◆ Task objective: Reproduce, character for character, everything in the entries below from the line containing "pose: elev=220.8 azim=165.1" down to the line containing "Dot at: (224, 289)", including both of those lines.

◆ Records for this exercise:

------------------------

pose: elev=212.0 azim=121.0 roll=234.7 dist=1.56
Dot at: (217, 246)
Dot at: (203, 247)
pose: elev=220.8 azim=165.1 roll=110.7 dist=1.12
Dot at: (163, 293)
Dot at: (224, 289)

------------------------

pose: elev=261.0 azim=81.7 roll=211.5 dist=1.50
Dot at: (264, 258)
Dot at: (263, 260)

------------------------

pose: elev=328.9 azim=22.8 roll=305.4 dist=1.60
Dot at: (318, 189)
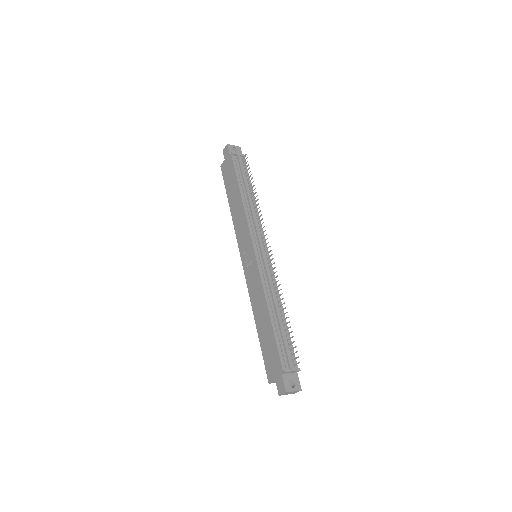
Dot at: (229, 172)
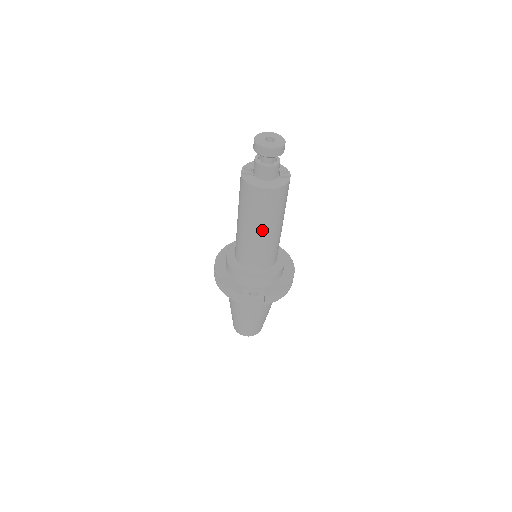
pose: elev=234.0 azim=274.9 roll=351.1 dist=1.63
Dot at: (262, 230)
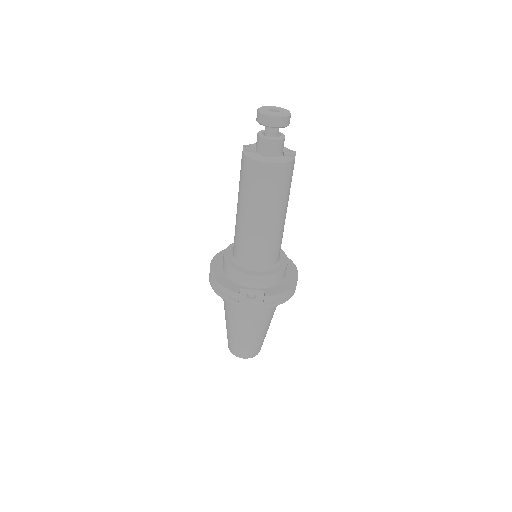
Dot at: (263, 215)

------------------------

◆ Exercise output:
pose: elev=220.8 azim=165.1 roll=110.7 dist=1.12
Dot at: (163, 293)
Dot at: (224, 289)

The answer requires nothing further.